Before she decided to study music, Marta dreamed of becoming an archaeologist. She has a passion for history, especially medieval history, and the idea of a career that combines work in the great outdoors with time writing in a cozy library was a very appealing prospect.
Now Marta is at the beginning of her career as an opera singer. She has been a soloist at the Staatstheater Kassel since January 2016, and appears here in The Love for three Oranges and Die tote Stadt before opening the 2016/17 season with one of her dream roles, Cherubino, in the upcoming brand-new production of Le nozze di Figaro.
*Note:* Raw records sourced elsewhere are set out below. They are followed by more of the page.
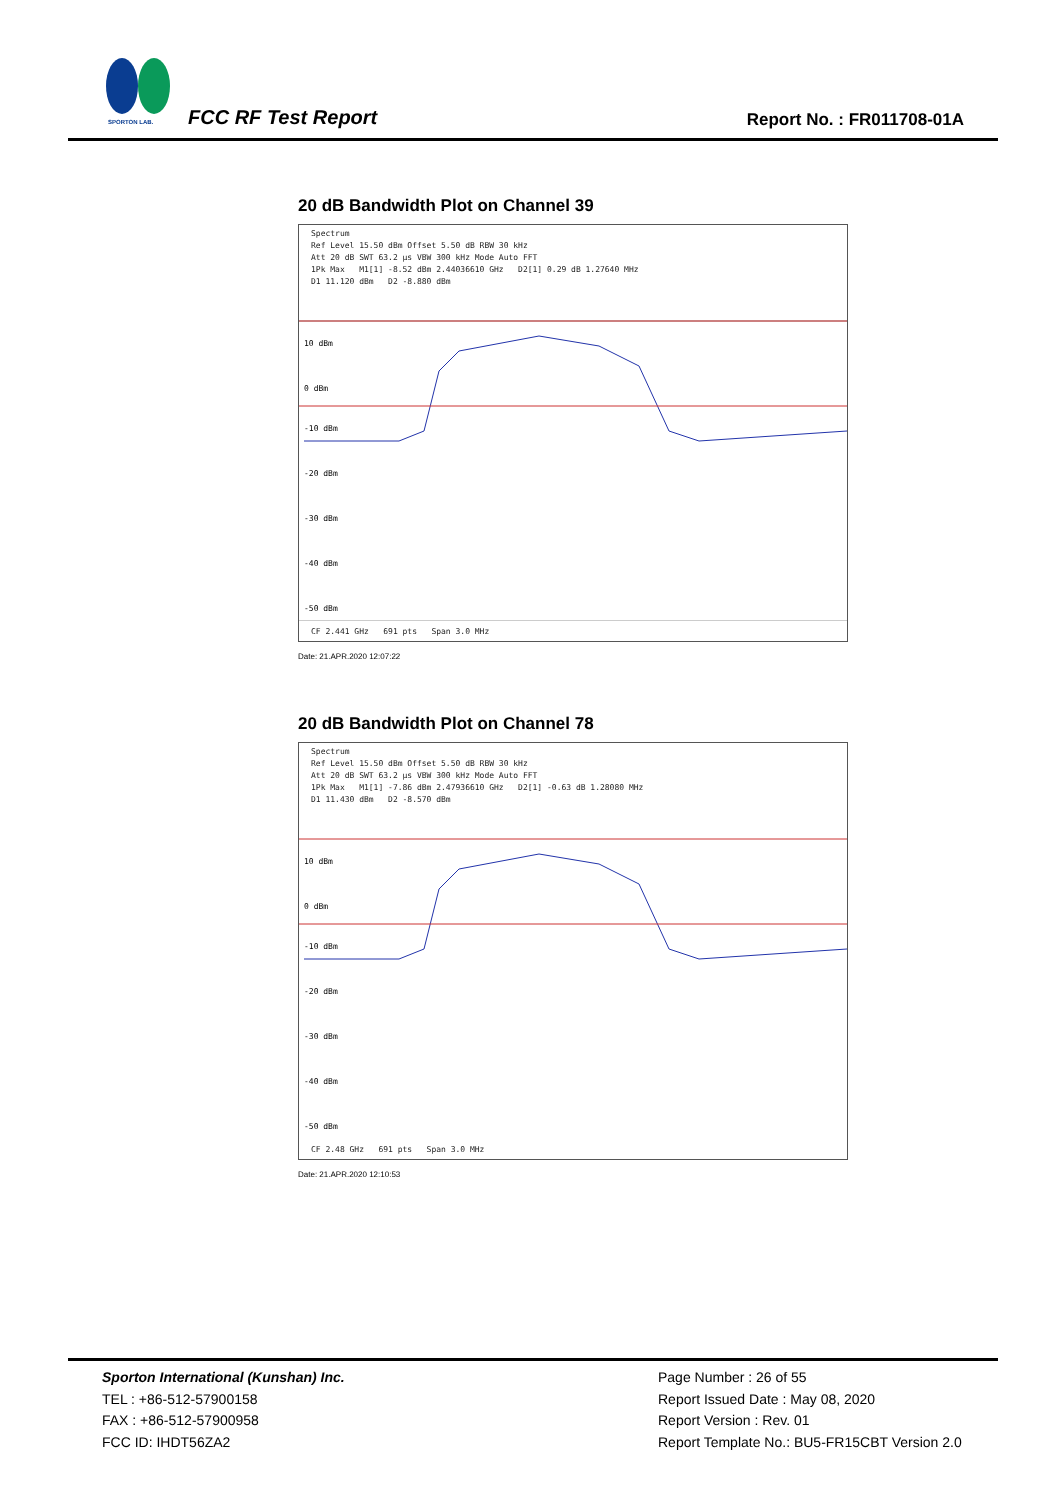SPORTON LAB.
FCC RF Test Report Report No. : FR011708-01A
20 dB Bandwidth Plot on Channel 39
Spectrum
Ref Level 15.50 dBm Offset 5.50 dB RBW 30 kHz
Att 20 dB SWT 63.2 µs VBW 300 kHz Mode Auto FFT
1Pk Max M1[1] -8.52 dBm 2.44036610 GHz D2[1] 0.29 dB 1.27640 MHz
D1 11.120 dBm D2 -8.880 dBm
10 dBm
0 dBm
-10 dBm
-20 dBm
-30 dBm
-40 dBm
-50 dBm
CF 2.441 GHz 691 pts Span 3.0 MHz
Date: 21.APR.2020 12:07:22
20 dB Bandwidth Plot on Channel 78
Spectrum
Ref Level 15.50 dBm Offset 5.50 dB RBW 30 kHz
Att 20 dB SWT 63.2 µs VBW 300 kHz Mode Auto FFT
1Pk Max M1[1] -7.86 dBm 2.47936610 GHz D2[1] -0.63 dB 1.28080 MHz
D1 11.430 dBm D2 -8.570 dBm
10 dBm
0 dBm
-10 dBm
-20 dBm
-30 dBm
-40 dBm
-50 dBm
CF 2.48 GHz 691 pts Span 3.0 MHz
Date: 21.APR.2020 12:10:53
Sporton International (Kunshan) Inc.
TEL : +86-512-57900158
FAX : +86-512-57900958
FCC ID: IHDT56ZA2
Page Number : 26 of 55
Report Issued Date : May 08, 2020
Report Version : Rev. 01
Report Template No.: BU5-FR15CBT Version 2.0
When it comes to her artistic and vocal development, Marta trusts the guidance of her voice teacher. In her opinion, it is difficult for any singer to have an objective view of their own voice: when she is offered a new role, they decide together whether it is suitable for her or not. On the stage, she is determined to face any challenges that she may encounter. She enjoys pushing her own limitations, vocally and dramatically, and feels that often, this helps her gain a deeper understanding of the music itself. Her own musical taste is eclectic, stretching from baroque music to German rap. At the moment she is obsessed with the music of French baroque composers like Charpentier and Rameau, and is making her way through Björk's entire body of work: “The different things she can do with her voice are just so compelling!”